Chris Chappell shares the intimate details of his clinical work at Solace Crisis Treatment Center…
I am working 32 hours a week as a bilingual clinician at Solace Crisis Treatment Center in Santa Fe. I am for the most part loving the work. I am now seeing up to 11 clients and I do one or two triage assessments (intake for potential new clients) each week. There are also three team meetings a week, and, paperwork and computer billing to fill out. I have two male clients and the rest are female, aged 16 to mid 60’s. Most of our clients are culturally either anglos, Spanish New Mexicans (descended from those who settled here hundreds of years ago), or recent immigrants from the state of Chihuahua in Mexico, a reflection of the dominant cultural groups of Santa Fe. And, I have also triaged or treated Native Americans of various tribes, Japanese, Guatemalan, and Costa Rican. Five are English-only speakers (4 anglo and 1 Native American), two are Spanish-only speakers, and four speak Spanish as a first language and varying degrees of English. I work mostly in Spanish with the latter group, a great antidote to perfectionism as I have to just stumble along with my Spanish as it is evolving. My clients seem to appreciate the Spanish even though it is so far from fluent or perfect, and I understand most of what I need to understand from them, and, if I don’t, I ask them to slow down and repeat it. And, as the weeks go by, I get a little better all the time with the Spanish, just as I encourage my clients to take baby steps toward their goals.
The clients who we treat are typically in some sort of crisis and we work only short term (averaging about 8-10 sessions). PTSD and anxiety are our specialties, though we do stray outside that realm a bit at times. We are well known for our thorough assessments in town, and we refer out many people who come to us for assessment to other services or agencies in the best interest of the client. We only take a client in at Solace if we believe that our short-term methods will be helpful and the client is sufficiently motivated to not only attend sessions, but do the homework that is part of how we work. And, at the moment, anyway, we do not charge clients directly for our services! Our work is grant funded by the City of Santa Fe and various other sources, plus we bill the state Dept of Health for all our work with victims of sexual assault (which is substantial given that we are part of a loose-knit nationwide network of rape crisis centers).
Our clinical department has a strong team focus and I appreciate the support and the feedback I get at this point in my development as a therapist. Though the nature of the work is radically different, the team united for a common, altruistic purpose does remind me of my work as a conservation ecologist with the Washington Natural Heritage Program that so fed my need for engagement and service for so many years in the past. My supervisor is very experienced and has no shortage of ideas for how to work with clients, and, importantly, he also seems supportive of me developing my own style and using what works for me, whether or not its what works for him. I am learning through direct practice with new methods all the time, as I am encouraged to try techniques new to me that are used by other experienced clinicians on the team.
Cognitive-behavioral therapy (CBT) is the organizing model for our methods, but in practice, we also use a lot of somatic (body-based) methodology, art therapy, and cutting edge nervous-system-focused methods (for example, brainspotting, which I am trained in and am using regularly). So, this includes EMDR, brainspotting, and trauma resiliency model, adapted from somatic experiencing, and, of course, working with thoughts, feelings, and behaviors and their relationship (the latter of which can be revolutionary for those who have not looked at life this way before). And CBT includes under its large umbrella a wide variety of relaxation and soothing techniques, including mindfulness practice. I have been teaching many of my clients some basic methods from mindfulness-based stress reduction (Jon Kabat-Zinn’s work in which I have advanced training) to help with relaxation. Even if I am not teaching a client mindfulness, I am using mindfulness (present-moment awareness with an attitude of non-judgemental acceptance) in every session. My experience with clients is confirmation of the philosophy of Southwestern College, Carl Rogers, and interpersonal neurobiology.

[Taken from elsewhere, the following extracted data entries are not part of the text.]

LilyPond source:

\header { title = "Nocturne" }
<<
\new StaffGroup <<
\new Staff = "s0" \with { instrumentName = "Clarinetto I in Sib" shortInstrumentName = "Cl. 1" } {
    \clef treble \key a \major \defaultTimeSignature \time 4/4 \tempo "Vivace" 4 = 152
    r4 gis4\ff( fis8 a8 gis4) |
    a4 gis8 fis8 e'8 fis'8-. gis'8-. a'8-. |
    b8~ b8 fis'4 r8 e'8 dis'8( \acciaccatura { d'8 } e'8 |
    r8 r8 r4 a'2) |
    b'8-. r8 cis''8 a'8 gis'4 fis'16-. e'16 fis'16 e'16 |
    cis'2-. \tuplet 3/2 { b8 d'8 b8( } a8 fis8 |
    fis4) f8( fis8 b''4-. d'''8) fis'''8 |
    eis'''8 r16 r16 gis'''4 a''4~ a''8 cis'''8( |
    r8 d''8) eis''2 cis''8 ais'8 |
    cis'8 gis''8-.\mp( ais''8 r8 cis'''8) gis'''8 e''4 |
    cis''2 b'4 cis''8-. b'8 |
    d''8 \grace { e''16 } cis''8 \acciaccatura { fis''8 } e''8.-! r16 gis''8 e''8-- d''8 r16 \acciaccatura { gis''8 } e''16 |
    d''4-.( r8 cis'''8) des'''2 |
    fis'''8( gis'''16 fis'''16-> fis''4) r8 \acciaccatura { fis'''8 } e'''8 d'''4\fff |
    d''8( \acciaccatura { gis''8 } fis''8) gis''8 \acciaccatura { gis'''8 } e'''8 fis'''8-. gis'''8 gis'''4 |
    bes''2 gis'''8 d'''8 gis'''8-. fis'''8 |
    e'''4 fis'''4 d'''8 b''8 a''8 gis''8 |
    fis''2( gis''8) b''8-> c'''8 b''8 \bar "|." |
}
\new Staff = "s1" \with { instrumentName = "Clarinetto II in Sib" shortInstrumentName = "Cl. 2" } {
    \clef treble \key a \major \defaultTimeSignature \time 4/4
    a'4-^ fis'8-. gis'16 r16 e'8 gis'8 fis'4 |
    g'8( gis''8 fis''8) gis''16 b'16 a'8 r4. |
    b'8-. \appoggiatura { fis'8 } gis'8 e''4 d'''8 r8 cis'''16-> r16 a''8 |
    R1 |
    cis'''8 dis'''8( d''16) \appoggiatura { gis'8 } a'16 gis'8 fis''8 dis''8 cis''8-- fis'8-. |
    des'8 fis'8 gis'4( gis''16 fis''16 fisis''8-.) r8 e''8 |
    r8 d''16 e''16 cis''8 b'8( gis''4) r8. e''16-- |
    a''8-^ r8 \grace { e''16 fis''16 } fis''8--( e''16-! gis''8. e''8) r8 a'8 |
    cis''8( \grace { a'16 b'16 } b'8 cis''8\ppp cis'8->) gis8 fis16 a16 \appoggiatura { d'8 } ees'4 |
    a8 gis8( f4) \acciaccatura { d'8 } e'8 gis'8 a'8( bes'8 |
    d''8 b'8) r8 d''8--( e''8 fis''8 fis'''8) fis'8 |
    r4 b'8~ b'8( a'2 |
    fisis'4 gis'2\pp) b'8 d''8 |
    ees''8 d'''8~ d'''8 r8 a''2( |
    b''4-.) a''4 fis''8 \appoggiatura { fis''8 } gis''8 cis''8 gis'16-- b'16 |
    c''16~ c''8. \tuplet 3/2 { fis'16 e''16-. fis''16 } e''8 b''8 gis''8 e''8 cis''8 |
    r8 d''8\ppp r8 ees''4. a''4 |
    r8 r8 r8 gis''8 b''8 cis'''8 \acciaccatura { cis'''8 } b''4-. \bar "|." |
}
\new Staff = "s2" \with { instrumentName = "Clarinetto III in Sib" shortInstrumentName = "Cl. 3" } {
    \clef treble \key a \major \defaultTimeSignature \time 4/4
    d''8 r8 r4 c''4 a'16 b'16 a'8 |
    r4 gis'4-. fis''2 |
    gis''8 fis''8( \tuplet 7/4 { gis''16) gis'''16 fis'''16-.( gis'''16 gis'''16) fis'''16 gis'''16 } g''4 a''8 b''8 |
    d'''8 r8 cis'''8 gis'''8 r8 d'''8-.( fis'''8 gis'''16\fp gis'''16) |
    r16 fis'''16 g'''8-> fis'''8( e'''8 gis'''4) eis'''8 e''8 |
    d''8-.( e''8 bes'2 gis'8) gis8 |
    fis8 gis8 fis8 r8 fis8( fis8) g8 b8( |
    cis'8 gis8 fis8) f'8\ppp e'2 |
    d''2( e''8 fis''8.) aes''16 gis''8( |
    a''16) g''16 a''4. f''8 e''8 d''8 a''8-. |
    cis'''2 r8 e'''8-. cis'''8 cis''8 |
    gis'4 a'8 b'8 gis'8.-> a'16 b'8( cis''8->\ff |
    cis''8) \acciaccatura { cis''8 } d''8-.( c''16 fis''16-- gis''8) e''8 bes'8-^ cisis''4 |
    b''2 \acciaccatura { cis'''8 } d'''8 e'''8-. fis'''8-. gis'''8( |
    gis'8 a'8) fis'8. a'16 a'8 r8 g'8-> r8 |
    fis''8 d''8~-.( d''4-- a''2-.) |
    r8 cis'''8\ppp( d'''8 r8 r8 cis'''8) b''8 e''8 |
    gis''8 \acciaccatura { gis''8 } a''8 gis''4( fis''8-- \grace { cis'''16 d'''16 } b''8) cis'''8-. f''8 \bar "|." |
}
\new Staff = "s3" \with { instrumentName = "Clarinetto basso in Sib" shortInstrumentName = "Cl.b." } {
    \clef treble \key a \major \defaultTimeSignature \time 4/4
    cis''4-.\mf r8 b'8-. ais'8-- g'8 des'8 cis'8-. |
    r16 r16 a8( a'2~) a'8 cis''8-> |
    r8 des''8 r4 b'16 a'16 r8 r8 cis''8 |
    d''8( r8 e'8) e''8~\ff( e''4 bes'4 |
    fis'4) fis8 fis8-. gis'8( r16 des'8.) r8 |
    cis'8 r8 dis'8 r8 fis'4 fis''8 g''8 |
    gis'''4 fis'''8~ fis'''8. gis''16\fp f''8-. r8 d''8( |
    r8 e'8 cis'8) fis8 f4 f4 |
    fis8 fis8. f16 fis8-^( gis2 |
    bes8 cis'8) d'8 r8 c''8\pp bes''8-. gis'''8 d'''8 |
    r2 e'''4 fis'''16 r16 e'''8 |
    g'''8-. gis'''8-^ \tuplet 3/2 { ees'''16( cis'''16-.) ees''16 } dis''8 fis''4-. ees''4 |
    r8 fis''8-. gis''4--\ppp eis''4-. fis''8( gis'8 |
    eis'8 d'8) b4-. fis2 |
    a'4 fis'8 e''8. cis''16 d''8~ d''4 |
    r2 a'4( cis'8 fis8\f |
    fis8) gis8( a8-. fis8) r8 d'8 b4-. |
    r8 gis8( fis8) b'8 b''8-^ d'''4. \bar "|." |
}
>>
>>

When I am fully present, mindfully there for them, and with a loving intention, that is the essential container, or prerequisite, for their healing – the most important piece of the therapeutic puzzle regardless of what ‘methods’ are used. This I can do regardless of whether I know of a method that is just right for their current predicament, and this, my clients respond to.
Chris Chappell, MA, MS, LMHC, is a bilingual therapist at Solace Crisis Treatment Center in Santa Fe. He also has a small private practice focusing in particular on nature-based therapy. He graduated from Southwestern College’s Counseling program in 2010, and obtained a certificate in Ecotherapy. He is an experienced wilderness fast guide. He is trained to teach Mindfulness-based Stress Reduction, and also has training in Nonviolent Communication, Brainspotting, Soulcraft, and Trauma First Aide. In the first half of his life, he worked as a field biologist and conservation ecologist.